Ian Thomas – CTO Lloyds TSB Insurance Group. Killer, Gorilla, Guerilla?
Excellent presentation. Key to outsourcing/shared services = transaction costs. From conglomeration to value web.
EA barriers: too IT-centric; expressions of how things work rather than what capabilities are required; over-centralised, bureaucratic, little relevance to the organisation. Governance as control rather than facilitator.
Need to concentrate on the capability: what outcomes we need rather than how we do it. Need to understand all the capabilities that we need to have. Capability is realised through business process, organisation & technology. A business capability has a service level, a cost & a channel. Each capability becomes an autonomous service. Three types of capability: customer service; economy of scale; innovation. Capabilities enable leaders to focus on what they are trying to achieve at the enterprise level – stable, high leverage & metricised view of what an organisation does, in contrast to complex/unstable views of process or technology, which are inherently unstable. Examples of capability: manage human capital; manage payroll; pay employee. Similarity to Weill’s operating model?
Affects role of IT – source capabilities or realisation, not IT. How quickly can service delivery platform realise capabilities. Focus on value adding services not technology. Strategy: outsource as much technology as possible. Only value is in products & services realised from the technology.
Services link intent to execution. Capability to service to service platform (hosted).
So: Killer SOA: way out, doomed, centralised control, large programme, bureaucratic. Gorilla SOA: low value, no strategic view, one project at a time, chaotic. Guerilla SOA: high value, end game focused, many projects at a time, federated, situational – yes! Situational leadership becomes situational architecture – this has wings. Work out broad capability model (operating model), then go for it. Guerilla EA – now we have a name for what we’re doing. Think big, start small, scale rapidly. Very well expressed.
Enterprise Governance: rapid view of business architecture as backdrop. Capability Governance: iteratively source high value improvement projects; federate implementation decisions; scale rapdily. Heavy investment in internal technology development is now foolish.

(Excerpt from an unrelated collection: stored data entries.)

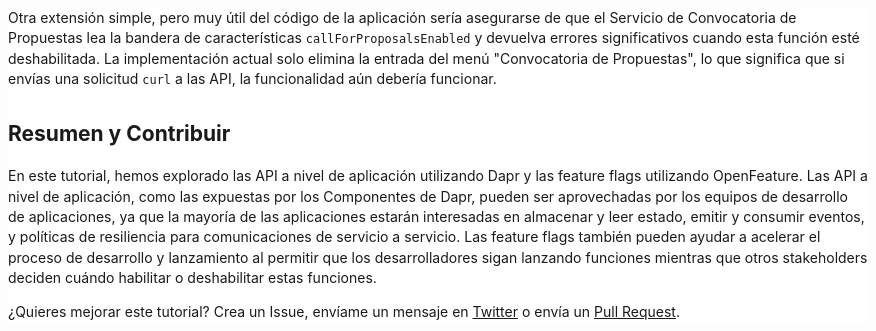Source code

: Otra extensión simple, pero muy útil del código de la aplicación sería asegurarse de que el Servicio de Convocatoria de Propuestas lea la bandera de características `callForProposalsEnabled` y devuelva errores significativos cuando esta función esté deshabilitada.
La implementación actual solo elimina la entrada del menú "Convocatoria de Propuestas", lo que significa que si envías una solicitud `curl` a las API, la funcionalidad aún debería funcionar.

## Resumen y Contribuir

En este tutorial, hemos explorado las API a nivel de aplicación utilizando Dapr y las feature flags utilizando OpenFeature.
Las API a nivel de aplicación, como las expuestas por los Componentes de Dapr, pueden ser aprovechadas por los equipos de desarrollo de aplicaciones, ya que la mayoría de las aplicaciones estarán interesadas en almacenar y leer estado, emitir y consumir eventos, y políticas de resiliencia para comunicaciones de servicio a servicio.
Las feature flags también pueden ayudar a acelerar el proceso de desarrollo y lanzamiento al permitir que los desarrolladores sigan lanzando funciones mientras que otros stakeholders deciden cuándo habilitar o deshabilitar estas funciones.

¿Quieres mejorar este tutorial?
Crea un Issue, envíame un mensaje en [Twitter](https://twitter.com/salaboy) o envía un [Pull Request](https://github.com/salaboy/platforms-on-k8s/pulls).

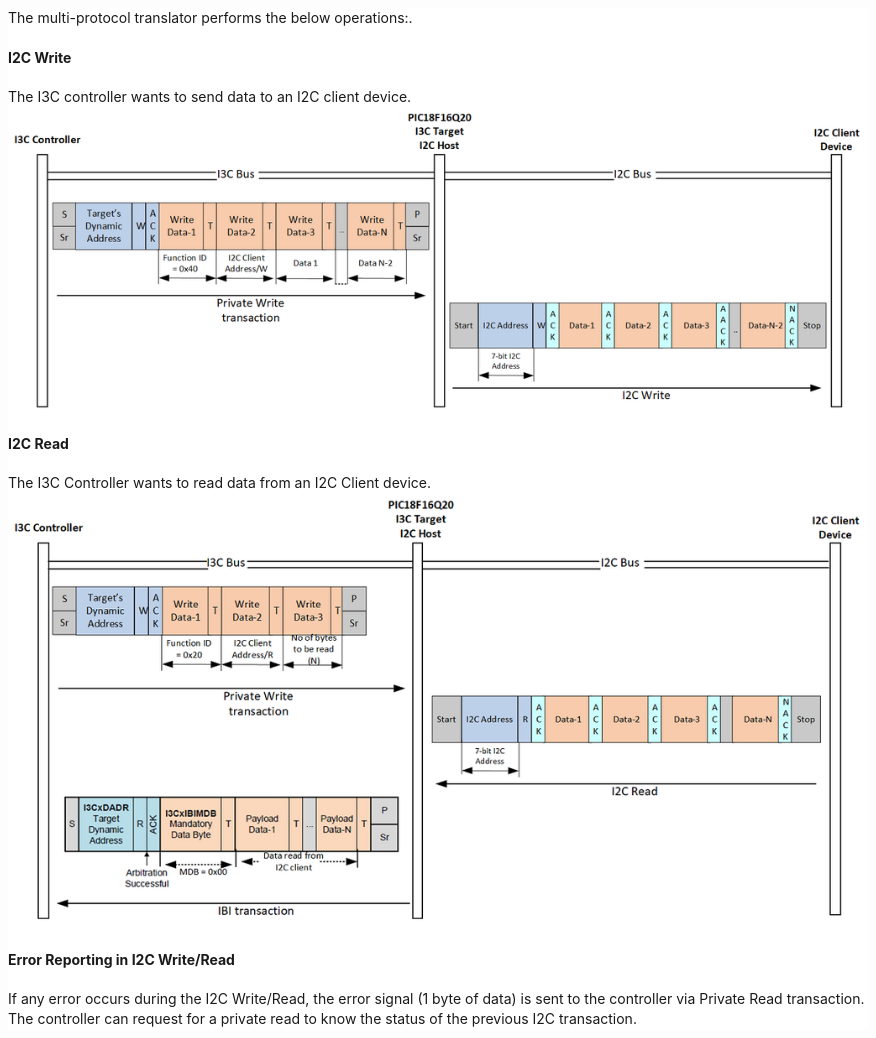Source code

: The multi-protocol translator performs the below operations:.

#### I2C Write

The I3C controller wants to send data to an I2C client device.
![I2C_Write_v1](images/i2c_write.png)

#### I2C Read

The I3C Controller wants to read data from an I2C Client device.
![I2C_Read_v1](images/i2c_read.png)

#### Error Reporting in I2C Write/Read

If any error occurs during the I2C Write/Read, the error signal (1 byte of data) is sent to the controller via Private Read transaction. The controller can request for a private read to know the status of the previous I2C transaction.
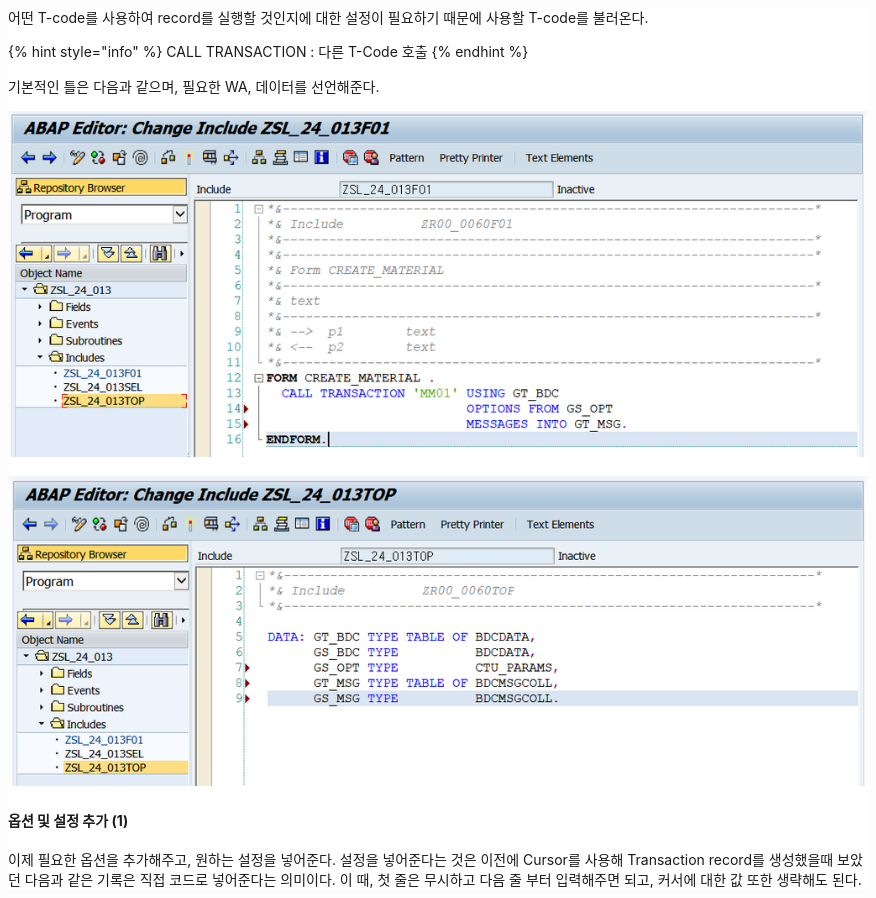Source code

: 어떤 T-code를 사용하여 record를 실행할 것인지에 대한 설정이 필요하기 때문에 사용할 T-code를 불러온다.

{% hint style="info" %}
CALL TRANSACTION : 다른 T-Code 호출 
{% endhint %}

기본적인 틀은 다음과 같으며, 필요한 WA, 데이터를 선언해준다. 

![CREATE\_MATERIAL](../../.gitbook/assets/image%20%28388%29.png)

![TOP &#xB370;&#xC774;&#xD130; &#xCD94;&#xAC00; &#xC120;&#xC5B8;](../../.gitbook/assets/image%20%28347%29.png)



#### 옵션 및 설정 추가 \(1\) 

이제 필요한 옵션을 추가해주고, 원하는 설정을 넣어준다. 설정을 넣어준다는 것은 이전에 Cursor를 사용해 Transaction record를 생성했을때 보았던 다음과 같은 기록은 직접 코드로 넣어준다는 의미이다. 이 때, 첫 줄은 무시하고 다음 줄 부터 입력해주면 되고, 커서에 대한 값 또한 생략해도 된다.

Business capabilities give you a method to understand change; need to build expertise in capability realisation, linking business & IT through services – be simultaneously systematic & realistic. Need to become the people who realise business capabilities, not the people who implement IT. Move into the relationship space!
Recommends: Business Process Management: A Rigorous Approach (Martyn A Ould)
From three TU’s to 3TU – an architect’s dream; Bert Van Zomeren, Delft University of Technology.
Ambition of 3TU.Education – virtual community for students enrolled in 3TU.programmes. ICT Trojka focusing on 3TU.Education, architecture as an instrument for change. TOGAF – adds structure & structure is needed, but not too much – just enough architecture, just enough TOGAF. Good point, whatever I may think of TOGAF. Principles: respect for existing infrastructure – won’t say dump all your systems ‘cos we have better ones. Integration by services. Use (existing) standards. Buy before make. No customisation. SOA. Very much technically focused principles, different from LJMU Information Management principles which are far more focused on how the organisation should use information than on technical architecture – maybe we need a bit more on the technical architecture side?
Within 3TU, Information Systems Architecture is forbidden territory, business of individual institution.
First area of integration work = course information, using XCRI-CAP, which is interesting in relation to the LJMU JISC-funded Culture Campus project, which is also integrating course information using XCRI-CAP – may be worth investigating?
Good (not trivial!) key lessons: check local priorities; keep working on business support; regular delivery of partial results; keep sharing the vision. Excellent presentation of practical approach.